Optimizing preoperative portal vein embolization for liver resection

The unique capacity of the liver to regenerate has been a topic of interest for many of researchers. The exact mechanisms still remain unclear. In the field of liver surgery, a future remnant liver volume of at least 25% of the total liver volume is necessary to prevent postoperative liver failure. A well-established method to enhance both liver volume and liver function preoperatively, is portal vein embolization (PVE). With PVE, a compensatory regeneration response of the non-embolized liver lobe is induced, resulting in increased volume and function of the future remnant liver, which contributes to performing safer resection. The search for an absorbable embolization material in rabbits for PVE to prevent complications that can occur due to the use of permanent embolization is presented in this thesis.
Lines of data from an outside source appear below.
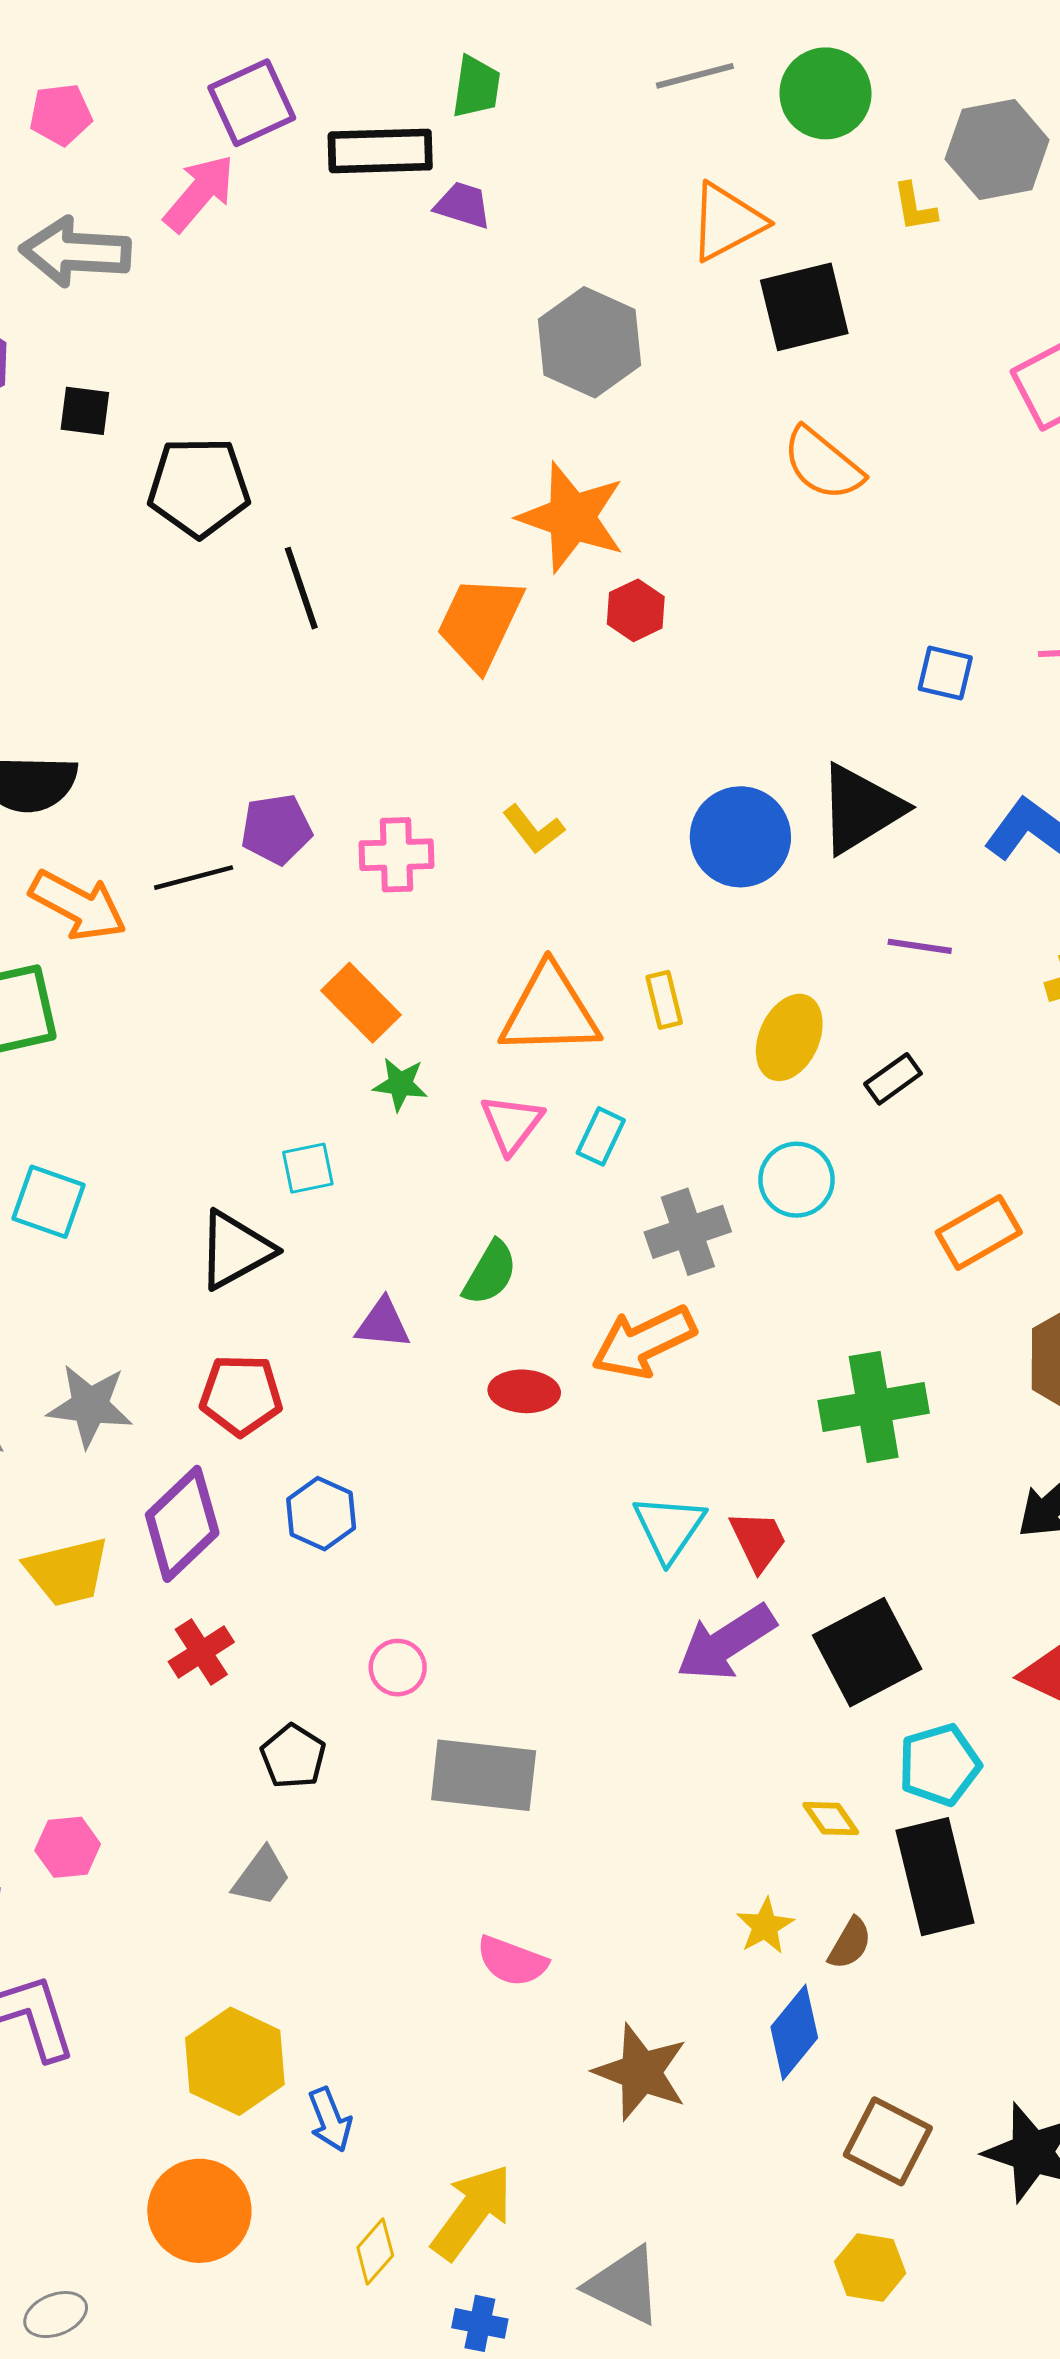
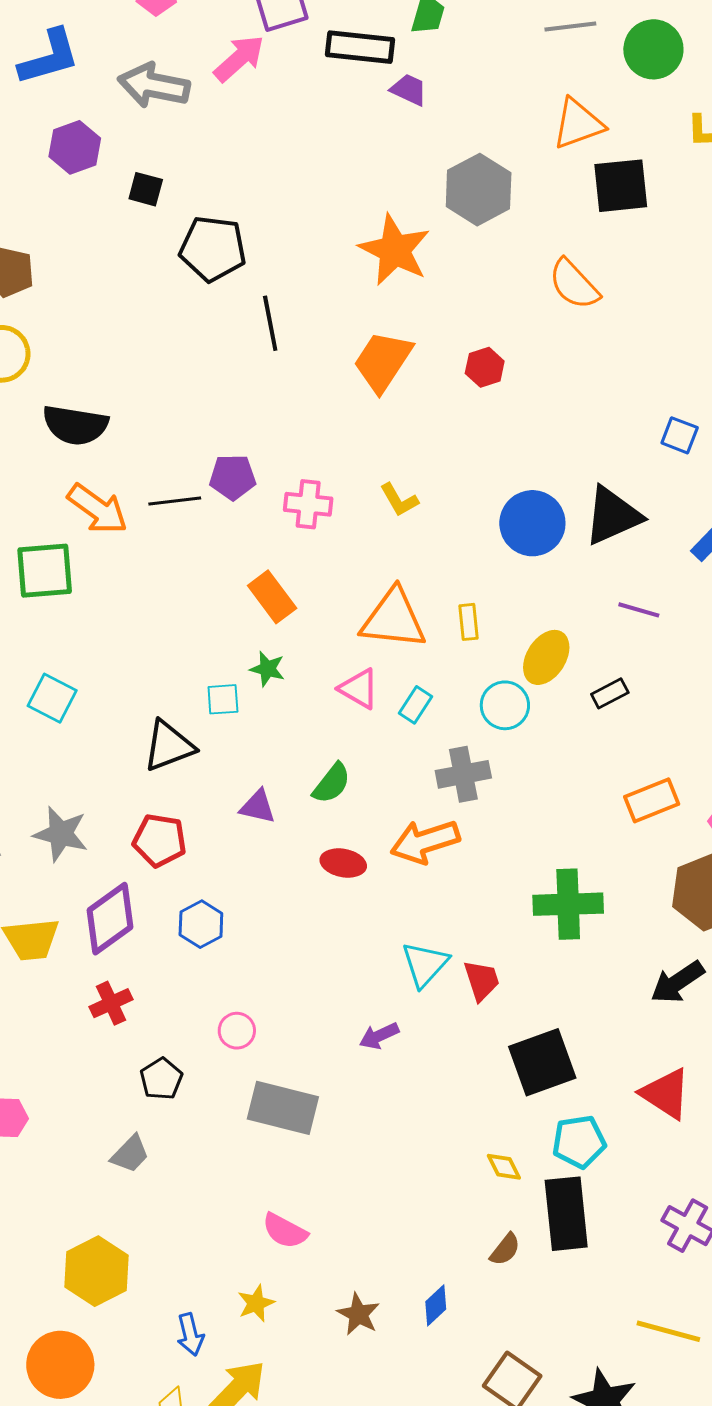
orange semicircle: (823, 464) -> (574, 284), moved
orange star: (572, 517) -> (395, 250), moved
green star: (400, 1084) -> (267, 669), moved
pink triangle: (512, 1124) -> (359, 689), turned -45
cyan circle: (797, 1180) -> (505, 705), moved
purple arrow: (726, 1643) -> (379, 1036), moved, size x0.6
yellow star: (765, 1926) -> (256, 1303), moved
blue diamond: (794, 2032) -> (436, 1305), moved, size x0.7
brown star: (641, 2072) -> (358, 1314), size x0.7
blue arrow: (330, 2120) -> (190, 1334), moved

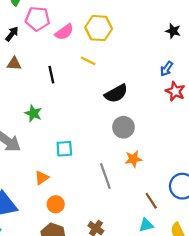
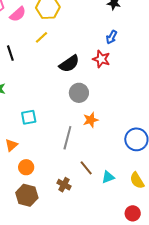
yellow line: (88, 61) -> (42, 37), turned -64
red star: (175, 91) -> (101, 59), moved
gray line: (105, 176) -> (67, 138), turned 40
brown line: (151, 201) -> (86, 168), moved

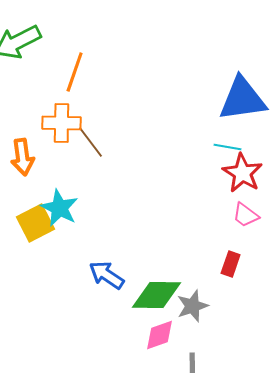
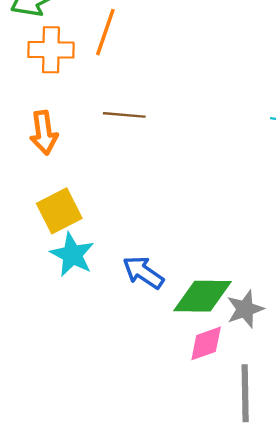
orange cross: (62, 123) -> (51, 50), moved
brown line: (91, 142) -> (124, 115), turned -48
cyan star: (60, 208) -> (72, 255), moved

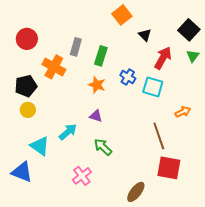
This thesis also focuses on 99mTc-mebrofenin hepatobiliary scintigraphy (HBS) as a quantitative liver function test which can be used to predict the hypertrophy response 3 weeks after PVE. Bile acids have been identified to play an important role in the early phase of liver regeneration by activating bile salt-activated transcription factor farnesoid X-receptor (FXR). We evaluated the effect of a potent FXR agonist (obeticholic acid, OCA) on liver growth following portal vein embolization in a rabbit model. This thesis explores several conditions of preoperative liver augmenting procedures along with aspects of perioperative care in patients undergoing major liver resection in order to improve postoperative outcomes in terms of postoperative morbidity and mortality.